===== SELECTED TEXT

Behavioral Training

Working in larger collectives is harder than with a partner or alone. Each has their quirks; tolerance and adaptability are skills that dogs, too, need to learn. As much as I'd like universal instructions on handling situation x, that would be misleading advice. Each dog's character is unique, as are their relationships and behavior with each team member. For some, living together isn't an option. Similar to humans. But in work/training, we must come together and learn to coexist.

I postponed the previous trip when I had already harnessed the dogs. Torvi's restlessness had begun, and everyone was very tense. I saw that conflict was inevitable and I wasn't ready to deal with it.

Now, females are not in heat anymore, and we can go out experiencing less tension. Skudra and Torvi aren't friends, and they never will be. Both stand firm in their place in the pack's hierarchy, and more importantly, their status in my eyes. Thus, I play a major role in sorting out the dogs' relationships, and I've only recently started to realise this.

==========

AIM OF THE EXERCISE - Continue the passage on training the dogs, starting right after its final sentence.

===== INFORMATION GIVEN

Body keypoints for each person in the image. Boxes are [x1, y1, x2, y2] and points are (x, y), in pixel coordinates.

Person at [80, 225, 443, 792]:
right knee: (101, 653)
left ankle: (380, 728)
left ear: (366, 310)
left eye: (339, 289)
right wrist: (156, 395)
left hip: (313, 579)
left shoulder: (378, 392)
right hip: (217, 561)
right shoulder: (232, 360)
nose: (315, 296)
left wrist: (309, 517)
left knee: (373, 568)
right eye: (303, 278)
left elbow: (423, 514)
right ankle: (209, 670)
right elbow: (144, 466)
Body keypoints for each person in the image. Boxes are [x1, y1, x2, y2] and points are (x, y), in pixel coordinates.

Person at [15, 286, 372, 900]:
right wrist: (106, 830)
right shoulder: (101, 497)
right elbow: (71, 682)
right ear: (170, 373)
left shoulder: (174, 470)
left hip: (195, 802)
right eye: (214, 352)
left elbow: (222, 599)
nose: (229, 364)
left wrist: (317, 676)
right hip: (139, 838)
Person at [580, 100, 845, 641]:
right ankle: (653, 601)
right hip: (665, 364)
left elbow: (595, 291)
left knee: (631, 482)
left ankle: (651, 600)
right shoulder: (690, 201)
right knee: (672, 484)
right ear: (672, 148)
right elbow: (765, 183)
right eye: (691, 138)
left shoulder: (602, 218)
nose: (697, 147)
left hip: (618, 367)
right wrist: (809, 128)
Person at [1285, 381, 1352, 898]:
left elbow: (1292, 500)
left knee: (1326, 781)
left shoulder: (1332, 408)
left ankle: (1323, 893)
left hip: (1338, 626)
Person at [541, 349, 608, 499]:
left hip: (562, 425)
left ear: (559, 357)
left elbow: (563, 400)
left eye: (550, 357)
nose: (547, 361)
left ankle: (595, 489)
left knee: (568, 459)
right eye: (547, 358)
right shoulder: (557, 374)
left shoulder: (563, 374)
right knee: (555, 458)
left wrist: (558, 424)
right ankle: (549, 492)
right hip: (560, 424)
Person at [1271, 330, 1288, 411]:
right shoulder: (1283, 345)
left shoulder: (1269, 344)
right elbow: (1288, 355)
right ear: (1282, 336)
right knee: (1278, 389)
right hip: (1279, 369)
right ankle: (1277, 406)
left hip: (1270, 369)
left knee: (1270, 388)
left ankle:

==========

OUTPUT OF THE TASK -
I've harnessed the dogs; no one really listens except Torvi. Tomi jumps up, Skudra pulls towards Torvi, her rival. Meanwhile, Trond tries to win Skudra's sympathy and attention, which is currently focused elsewhere. While I go for the skis, Tomi decides I should come back, leading the others with me. As I turn back to the starting position, heat bursts—Skudra rushes towards Torvi, and the little one answers. Somehow a real fight doesn't start; I manage to create distance between the two, but Skudra has already gotten scratched and looks painted. I assess the dynamics, consider cancelling the trip again, and, as an option, leaving Skudra at home to ease the tension. A safe option, but for how long? I decided to go keep everyone and resolve the situations on the way—that's my task.

Other mushers will agree—the moment the anchor is pulled is one of those special moments that separates all the previous preparation and sets the tone for the journey ahead. The dogs also immediately start doing what they like best. We are on the move again.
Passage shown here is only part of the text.